CURRENT Supercars drivers are forever introducing new and revised helmet designs, each highly impressive pieces of art.
Modern techniques have enabled them to be infinitely complex, featuring layers of detail with everything from intricate patterns to chrome and cartoons.
SUPERSTORE: Holden Final Roar life size helmet replica
However, it’s that constant change and the litany of sponsor logos that mean none are likely to become as iconic as the clean and instantly recognisable designs from previous decades.
Our latest V8 Sleuth Top Five list picks out a handful of our favourite helmet designs to feature prominently in Australian touring car racing.
Larry Perkins
Created in an era when few Australian racing drivers ran anything but plain helmets, this design is typical Perkins: simple yet effective.
Perkins created and adopted the basic design early in his career, using it in Formula 1 with orange and green colours before later adopting the gold.
It also appeared in Marlboro’s compulsory red and white during his stint with the Holden Dealer Team, before the green and gold returned for good.
Dick Johnson
Having previously run plain red or white helmets, Johnson adopted the first version of his iconic design for the 1985 endurance races.
Based off the logo of the Queensland Tourist and Travel Commission as part of a sponsorship deal, it was originally green, yellow and white and featured ‘Queensland, Australia’s Sunshine State’ branding on the sides.
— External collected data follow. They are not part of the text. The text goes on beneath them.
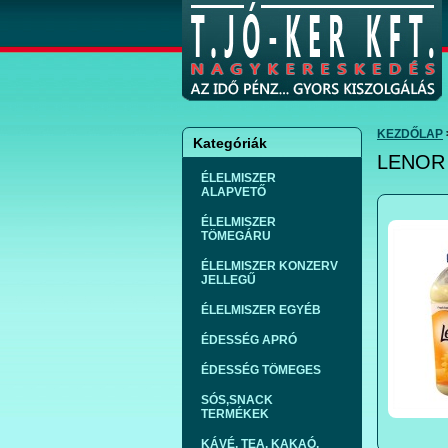
KEZDŐLAP
Kategóriák
LENOR 
ÉLELMISZER
ALAPVETŐ
ÉLELMISZER
TÖMEGÁRU
ÉLELMISZER KONZERV
JELLEGŰ
ÉLELMISZER EGYÉB
ÉDESSÉG APRÓ
ÉDESSÉG TÖMEGES
SÓS,SNACK
TERMÉKEK
KÁVÉ, TEA, KAKAÓ,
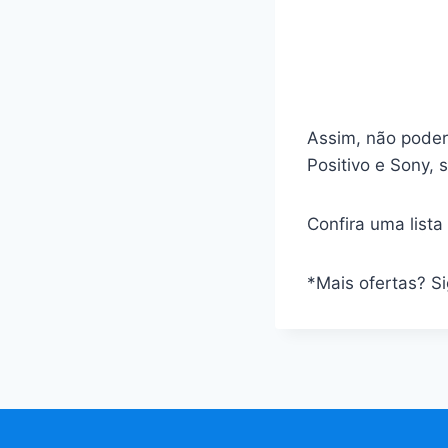
Assim, não poderi
Positivo e Sony, 
Confira uma list
*Mais ofertas? S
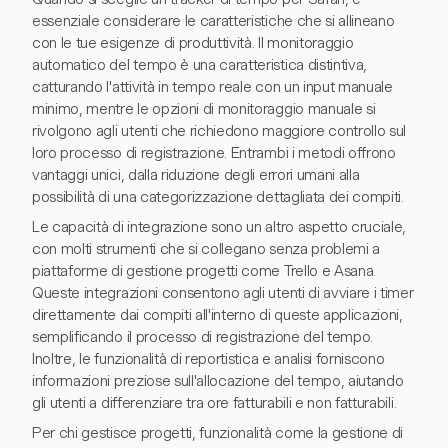
essenziale considerare le caratteristiche che si allineano
con le tue esigenze di produttività. Il monitoraggio
automatico del tempo è una caratteristica distintiva,
catturando l'attività in tempo reale con un input manuale
minimo, mentre le opzioni di monitoraggio manuale si
rivolgono agli utenti che richiedono maggiore controllo sul
loro processo di registrazione. Entrambi i metodi offrono
vantaggi unici, dalla riduzione degli errori umani alla
possibilità di una categorizzazione dettagliata dei compiti.
Le capacità di integrazione sono un altro aspetto cruciale,
con molti strumenti che si collegano senza problemi a
piattaforme di gestione progetti come Trello e Asana.
Queste integrazioni consentono agli utenti di avviare i timer
direttamente dai compiti all'interno di queste applicazioni,
semplificando il processo di registrazione del tempo.
Inoltre, le funzionalità di reportistica e analisi forniscono
informazioni preziose sull'allocazione del tempo, aiutando
gli utenti a differenziare tra ore fatturabili e non fatturabili.
Per chi gestisce progetti, funzionalità come la gestione di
Johnson parked it in favour of a plain red helmet when Shell took over as major sponsor in 1987. It then returned in 1990 in the above Shell colours and remained through to the end of his career.
Mark Skaife
Skaife evolved his helmet design throughout the early 1990s from corporate Nissan colours into this look that eventually became his trademark.
Selected by Skaife from hundreds of options designed by university students, he retained it from late 1993 through his move to the Holden Racing Team and into co-driving, with only the sponsor logos changing.
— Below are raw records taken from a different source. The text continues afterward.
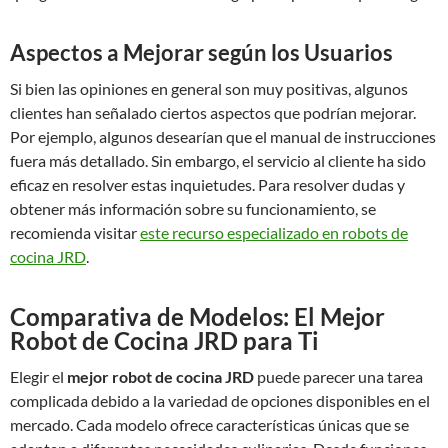
Aspectos a Mejorar según los Usuarios
Si bien las opiniones en general son muy positivas, algunos
clientes han señalado ciertos aspectos que podrían mejorar.
Por ejemplo, algunos desearían que el manual de instrucciones
fuera más detallado. Sin embargo, el servicio al cliente ha sido
eficaz en resolver estas inquietudes. Para resolver dudas y
obtener más información sobre su funcionamiento, se
recomienda visitar
este recurso especializado en robots de
cocina JRD
.
Comparativa de Modelos: El Mejor
Robot de Cocina JRD para Ti
Elegir el
mejor robot de cocina JRD
puede parecer una tarea
complicada debido a la variedad de opciones disponibles en el
mercado. Cada modelo ofrece características únicas que se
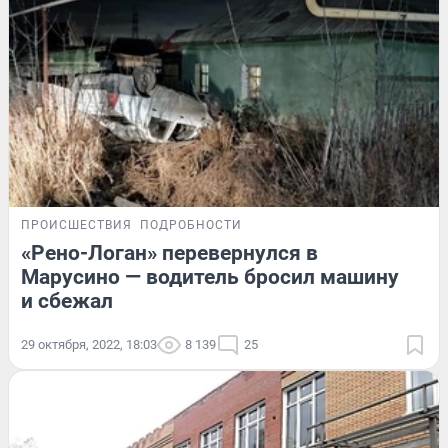
ПРОИСШЕСТВИЯ
ПОДРОБНОСТИ
«Рено-Логан» перевернулся в
Марусино — водитель бросил машину
и сбежал
29 октября, 2022, 18:03
8 139
25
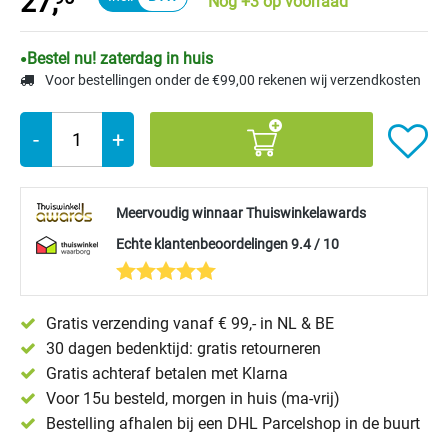
27,
Nog +3 op voorraad
Bestel nu! zaterdag in huis
Voor bestellingen onder de €99,00 rekenen wij verzendkosten
-
+
Meervoudig winnaar Thuiswinkelawards
Echte klantenbeoordelingen 9.4 / 10
Gratis verzending vanaf € 99,- in NL & BE
30 dagen bedenktijd: gratis retourneren
Gratis achteraf betalen met Klarna
Voor 15u besteld, morgen in huis (ma-vrij)
Bestelling afhalen bij een DHL Parcelshop in de buurt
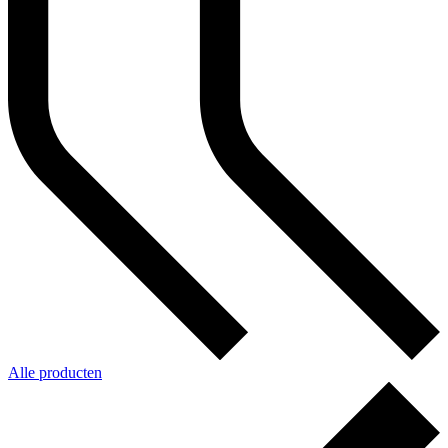
Alle producten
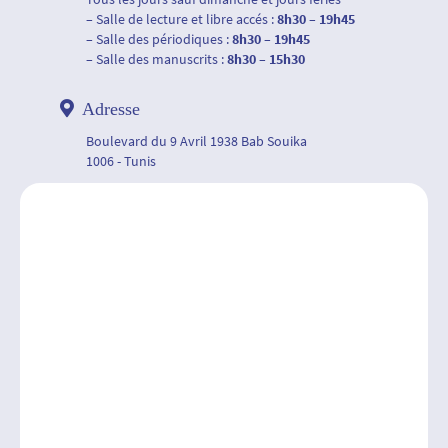
– Salle de lecture et libre accés :
8h30 – 19h45
– Salle des périodiques :
8h30 – 19h45
– Salle des manuscrits :
8h30 – 15h30
Adresse
Boulevard du 9 Avril 1938 Bab Souika
1006 - Tunis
The 2010 Bathurst 1000-winning version of the design features in a recently released run of full-size, replica display helmets which can be purchased through the V8 Sleuth Bookshop.
Glenn Seton
This helmet design wasn’t unique to Seton, but the ‘Baby Faced Assassin’ certainly made it famous.
Already in use across Peter Jackson’s motocross and Superbike teams, Seton was encouraged by the cigarette giant to adopt it during 1991 – the third year of running his own team.
BOOKSHOP: Seto – The Official Racing History of Glenn Seton
He retained the look even after the end of the cigarette sponsorship, simply replacing yellow segments with the white depicted here.
Neil Crompton
Instantly recognisable, this very 1980s design wouldn’t have looked out of place on a Formula 1 grid of the day, clearly taking inspiration from the likes of Keke Rosberg.
Crompton debuted it early in his career and retained it throughout; not even the colours changed as he moved from team to team, including both the factory Holden and Ford squads!
It made a surprise return to the racetrack in early 2021 with Crompton for his laps in Walkinshaw Andretti United’s spare Commodore at Sandown.